> _WHAT TO DO_
Exact reproduction required: print each line of the material below.

> _PROVIDED DATA_
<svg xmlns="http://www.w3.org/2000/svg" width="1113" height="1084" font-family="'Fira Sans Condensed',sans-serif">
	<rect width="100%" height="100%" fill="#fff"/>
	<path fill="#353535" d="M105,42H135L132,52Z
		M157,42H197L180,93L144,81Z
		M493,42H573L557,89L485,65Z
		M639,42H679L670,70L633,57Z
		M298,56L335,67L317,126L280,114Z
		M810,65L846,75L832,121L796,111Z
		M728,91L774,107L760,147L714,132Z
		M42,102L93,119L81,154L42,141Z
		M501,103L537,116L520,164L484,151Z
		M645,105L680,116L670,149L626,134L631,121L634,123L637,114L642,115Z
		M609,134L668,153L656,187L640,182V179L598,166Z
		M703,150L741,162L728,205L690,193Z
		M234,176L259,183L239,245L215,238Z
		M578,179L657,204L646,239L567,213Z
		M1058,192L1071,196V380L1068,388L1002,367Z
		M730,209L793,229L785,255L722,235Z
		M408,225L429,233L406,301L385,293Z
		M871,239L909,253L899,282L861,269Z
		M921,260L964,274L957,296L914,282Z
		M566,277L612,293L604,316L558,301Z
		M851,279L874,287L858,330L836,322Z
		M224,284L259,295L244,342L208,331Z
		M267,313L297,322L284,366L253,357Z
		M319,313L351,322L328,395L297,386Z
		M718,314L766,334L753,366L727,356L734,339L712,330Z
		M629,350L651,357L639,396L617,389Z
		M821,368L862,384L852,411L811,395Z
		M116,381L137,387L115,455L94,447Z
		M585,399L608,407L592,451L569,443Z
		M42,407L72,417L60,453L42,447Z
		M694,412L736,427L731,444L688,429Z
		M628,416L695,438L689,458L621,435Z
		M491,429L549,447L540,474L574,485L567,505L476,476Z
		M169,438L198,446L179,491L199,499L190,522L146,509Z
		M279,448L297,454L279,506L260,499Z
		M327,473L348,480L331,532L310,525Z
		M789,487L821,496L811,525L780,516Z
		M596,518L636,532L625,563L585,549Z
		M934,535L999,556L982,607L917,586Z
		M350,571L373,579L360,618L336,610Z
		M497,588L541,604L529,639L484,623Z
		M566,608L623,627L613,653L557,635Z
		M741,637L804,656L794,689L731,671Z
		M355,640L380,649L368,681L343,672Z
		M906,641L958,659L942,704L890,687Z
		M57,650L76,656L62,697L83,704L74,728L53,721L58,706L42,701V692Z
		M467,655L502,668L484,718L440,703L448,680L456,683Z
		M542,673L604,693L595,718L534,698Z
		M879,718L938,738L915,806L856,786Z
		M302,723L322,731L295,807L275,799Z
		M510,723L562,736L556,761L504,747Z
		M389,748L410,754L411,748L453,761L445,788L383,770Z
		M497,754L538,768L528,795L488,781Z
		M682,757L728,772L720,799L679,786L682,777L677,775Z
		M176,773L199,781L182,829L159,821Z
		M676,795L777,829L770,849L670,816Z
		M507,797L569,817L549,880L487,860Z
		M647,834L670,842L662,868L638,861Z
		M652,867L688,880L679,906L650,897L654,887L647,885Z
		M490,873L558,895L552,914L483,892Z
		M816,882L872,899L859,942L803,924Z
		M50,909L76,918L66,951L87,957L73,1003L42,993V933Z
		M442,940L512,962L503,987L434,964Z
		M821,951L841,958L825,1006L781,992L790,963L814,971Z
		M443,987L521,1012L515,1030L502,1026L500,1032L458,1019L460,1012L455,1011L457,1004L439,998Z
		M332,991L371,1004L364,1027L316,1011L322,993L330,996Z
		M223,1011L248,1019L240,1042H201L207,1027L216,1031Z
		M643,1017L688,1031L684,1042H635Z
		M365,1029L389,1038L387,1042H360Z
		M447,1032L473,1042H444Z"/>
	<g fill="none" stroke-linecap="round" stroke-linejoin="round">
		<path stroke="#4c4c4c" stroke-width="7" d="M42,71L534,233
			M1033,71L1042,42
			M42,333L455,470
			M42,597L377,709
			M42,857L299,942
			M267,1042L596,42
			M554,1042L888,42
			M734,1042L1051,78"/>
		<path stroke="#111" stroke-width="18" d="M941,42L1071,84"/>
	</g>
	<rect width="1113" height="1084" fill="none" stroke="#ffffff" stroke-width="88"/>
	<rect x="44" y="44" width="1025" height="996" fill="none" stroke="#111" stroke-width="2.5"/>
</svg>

> _EXERCISE SOLUTION_
<svg xmlns="http://www.w3.org/2000/svg" width="1113" height="1084" font-family="'Fira Sans Condensed',sans-serif">
	<rect width="100%" height="100%" fill="#fff"/>
	<path fill="#353535" d="M105,42H135L132,52Z
		M157,42H197L180,93L144,81Z
		M493,42H573L557,89L485,65Z
		M639,42H679L670,70L633,57Z
		M298,56L335,67L317,126L280,114Z
		M810,65L846,75L832,121L796,111Z
		M728,91L774,107L760,147L714,132Z
		M42,102L93,119L81,154L42,141Z
		M501,103L537,116L520,164L484,151Z
		M645,105L680,116L670,149L626,134L631,121L634,123L637,114L642,115Z
		M609,134L668,153L656,187L640,182V179L598,166Z
		M703,150L741,162L728,205L690,193Z
		M234,176L259,183L239,245L215,238Z
		M578,179L657,204L646,239L567,213Z
		M1058,192L1071,196V380L1068,388L1002,367Z
		M730,209L793,229L785,255L722,235Z
		M408,225L429,233L406,301L385,293Z
		M871,239L909,253L899,282L861,269Z
		M921,260L964,274L957,296L914,282Z
		M566,277L612,293L604,316L558,301Z
		M851,279L874,287L858,330L836,322Z
		M224,284L259,295L244,342L208,331Z
		M267,313L297,322L284,366L253,357Z
		M319,313L351,322L328,395L297,386Z
		M718,314L766,334L753,366L727,356L734,339L712,330Z
		M629,350L651,357L639,396L617,389Z
		M821,368L862,384L852,411L811,395Z
		M116,381L137,387L115,455L94,447Z
		M585,399L608,407L592,451L569,443Z
		M42,407L72,417L60,453L42,447Z
		M694,412L736,427L731,444L688,429Z
		M628,416L695,438L689,458L621,435Z
		M491,429L549,447L540,474L574,485L567,505L476,476Z
		M169,438L198,446L179,491L199,499L190,522L146,509Z
		M279,448L297,454L279,506L260,499Z
		M327,473L348,480L331,532L310,525Z
		M789,487L821,496L811,525L780,516Z
		M596,518L636,532L625,563L585,549Z
		M934,535L999,556L982,607L917,586Z
		M350,571L373,579L360,618L336,610Z
		M497,588L541,604L529,639L484,623Z
		M566,608L623,627L613,653L557,635Z
		M741,637L804,656L794,689L731,671Z
		M355,640L380,649L368,681L343,672Z
		M906,641L958,659L942,704L890,687Z
		M57,650L76,656L62,697L83,704L74,728L53,721L58,706L42,701V692Z
		M467,655L502,668L484,718L440,703L448,680L456,683Z
		M542,673L604,693L595,718L534,698Z
		M879,718L938,738L915,806L856,786Z
		M302,723L322,731L295,807L275,799Z
		M510,723L562,736L556,761L504,747Z
		M389,748L410,754L411,748L453,761L445,788L383,770Z
		M497,754L538,768L528,795L488,781Z
		M682,757L728,772L720,799L679,786L682,777L677,775Z
		M176,773L199,781L182,829L159,821Z
		M676,795L777,829L770,849L670,816Z
		M507,797L569,817L549,880L487,860Z
		M647,834L670,842L662,868L638,861Z
		M652,867L688,880L679,906L650,897L654,887L647,885Z
		M490,873L558,895L552,914L483,892Z
		M816,882L872,899L859,942L803,924Z
		M50,909L76,918L66,951L87,957L73,1003L42,993V933Z
		M442,940L512,962L503,987L434,964Z
		M821,951L841,958L825,1006L781,992L790,963L814,971Z
		M443,987L521,1012L515,1030L502,1026L500,1032L458,1019L460,1012L455,1011L457,1004L439,998Z
		M332,991L371,1004L364,1027L316,1011L322,993L330,996Z
		M223,1011L248,1019L240,1042H201L207,1027L216,1031Z
		M643,1017L688,1031L684,1042H635Z
		M365,1029L389,1038L387,1042H360Z
		M447,1032L473,1042H444Z"/>
	<g fill="none" stroke-linecap="round" stroke-linejoin="round">
		<path stroke="#4c4c4c" stroke-width="7" d="M42,71L534,233
			M1033,71L1042,42
			M42,333L455,470
			M42,597L377,709
			M42,857L299,942
			M267,1042L596,42
			M554,1042L888,42
			M734,1042L1051,78"/>
		<path stroke="#111" stroke-width="18" d="M941,42L1071,84"/>
	</g>
	<rect width="1113" height="1084" fill="none" stroke="#ffffff" stroke-width="88"/>
	<rect x="44" y="44" width="1025" height="996" fill="none" stroke="#111" stroke-width="2.5"/>
</svg>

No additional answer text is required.